Medicare does have a very robust fraud prevention unit, they’ve always been able to get money for that. My Big Government Agency that does something with social services supports them with data exchange that’s complex, and always being sliced in different segments for more data mining. We and they do run analyses for different kinds of fraud, every day. But once we find something, we need to prepare a case and follow due process, and for that you often need cooperation from the states and localities where the fraud occurred.
It’s an arms race between us and fraudsters, however, and the fraudsters outnumber us and often have more resources.
Hatch Act disclaimer, I am not writing this as a representative of the government this is personal opinion on a nonpolitical post.
Richard Mayhew
@Face: that is expensive but eminently practical
Redshift
@Face: And even without the cost of investigating fraudulent claims, it seems like the technique of submitting rapid claims to find out which ones are accepted could be slowed down enough to make it ineffective. I’m thinking something similar to locking logins for a time after to many failed password attempts.
dr. bloor
The fraud rate would drop to near-zero if Brooklyn and Queens ever decided to secede from the Union.

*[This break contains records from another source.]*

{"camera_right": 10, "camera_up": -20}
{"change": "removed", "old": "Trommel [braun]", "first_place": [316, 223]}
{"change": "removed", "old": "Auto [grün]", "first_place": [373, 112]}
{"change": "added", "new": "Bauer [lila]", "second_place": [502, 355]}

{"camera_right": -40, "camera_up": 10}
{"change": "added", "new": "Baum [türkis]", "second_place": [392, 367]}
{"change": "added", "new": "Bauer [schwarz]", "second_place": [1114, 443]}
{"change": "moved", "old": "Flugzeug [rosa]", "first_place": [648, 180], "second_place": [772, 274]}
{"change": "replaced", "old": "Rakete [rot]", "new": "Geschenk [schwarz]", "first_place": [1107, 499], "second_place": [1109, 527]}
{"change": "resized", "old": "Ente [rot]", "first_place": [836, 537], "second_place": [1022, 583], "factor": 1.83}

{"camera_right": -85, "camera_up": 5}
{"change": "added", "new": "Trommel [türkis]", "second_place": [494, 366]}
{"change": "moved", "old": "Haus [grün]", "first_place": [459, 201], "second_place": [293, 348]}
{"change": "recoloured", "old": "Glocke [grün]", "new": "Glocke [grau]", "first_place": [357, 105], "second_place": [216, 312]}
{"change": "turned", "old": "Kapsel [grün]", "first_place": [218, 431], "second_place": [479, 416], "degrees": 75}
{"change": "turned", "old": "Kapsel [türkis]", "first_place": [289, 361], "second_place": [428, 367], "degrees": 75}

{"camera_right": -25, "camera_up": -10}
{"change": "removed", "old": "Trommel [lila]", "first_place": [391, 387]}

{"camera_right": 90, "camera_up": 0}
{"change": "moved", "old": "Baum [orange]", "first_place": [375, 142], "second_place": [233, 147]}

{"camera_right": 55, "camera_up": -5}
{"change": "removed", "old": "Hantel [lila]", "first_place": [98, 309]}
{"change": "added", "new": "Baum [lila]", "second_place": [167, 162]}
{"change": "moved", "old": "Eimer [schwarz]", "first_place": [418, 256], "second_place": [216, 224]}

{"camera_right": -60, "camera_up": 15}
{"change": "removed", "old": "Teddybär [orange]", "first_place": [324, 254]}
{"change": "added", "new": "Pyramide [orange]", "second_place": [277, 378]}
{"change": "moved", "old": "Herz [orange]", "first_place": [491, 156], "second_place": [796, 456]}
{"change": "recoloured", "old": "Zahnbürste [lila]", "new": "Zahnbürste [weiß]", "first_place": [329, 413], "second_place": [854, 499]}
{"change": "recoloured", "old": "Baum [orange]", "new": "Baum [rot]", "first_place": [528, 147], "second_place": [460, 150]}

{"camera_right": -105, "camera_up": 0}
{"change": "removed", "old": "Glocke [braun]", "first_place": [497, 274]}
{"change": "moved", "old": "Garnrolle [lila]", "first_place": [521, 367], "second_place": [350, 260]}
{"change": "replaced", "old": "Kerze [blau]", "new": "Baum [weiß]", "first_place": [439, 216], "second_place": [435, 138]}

I did some record reviews of worker’s comp and motor vehicle accident claims on the side a number of years ago, and the same one-stop-shopping strip-mall clinics showed up over and over again. I don’t know how they managed to keep the con going.
jake the antisoshul soshulist
Any thought on Kentucky Governor Bevin’s Medicaid exemption. Seems to me that he is screwing people while pretending not to. In other words typical Republican governance.
Richard Mayhew
@jake the antisoshul soshulist:
Thoughts on Kentucky waiver are here:
https://balloon-juice.com/2016/06/23/ky-and-a-dry-screw/
TLDR: It is a ratfucking without lube
@dr. bloor: Also exclude everything east of I-95 south of Boynton Beach in Florida
Richard Mayhew
@Redshift: Rapid in computer terms is different than rapid in claims terms — by this I mean sending a batch of 8-10 claims per day for a week through the system and see what gets denied, held and paid. That is not a suspicious volume for most docs. Each claim would be for nearly identical services with one or two modifiers, procedure or diagnosis codes tweaked.
amygdala
Is fraud a significant problem in the health care systems of other advanced economies? I’ve always wondered about that.
qwerty42
@Anon: … that does something with social services supports them with data exchange that’s complex, and always being sliced in different segments for more data mining. …
SAS Data Miner? When I went to the SAS conferences, there were a lot of feds there, but (other than, say CDC or BLS) not doing a lot of presentations (that I saw). Been a while though.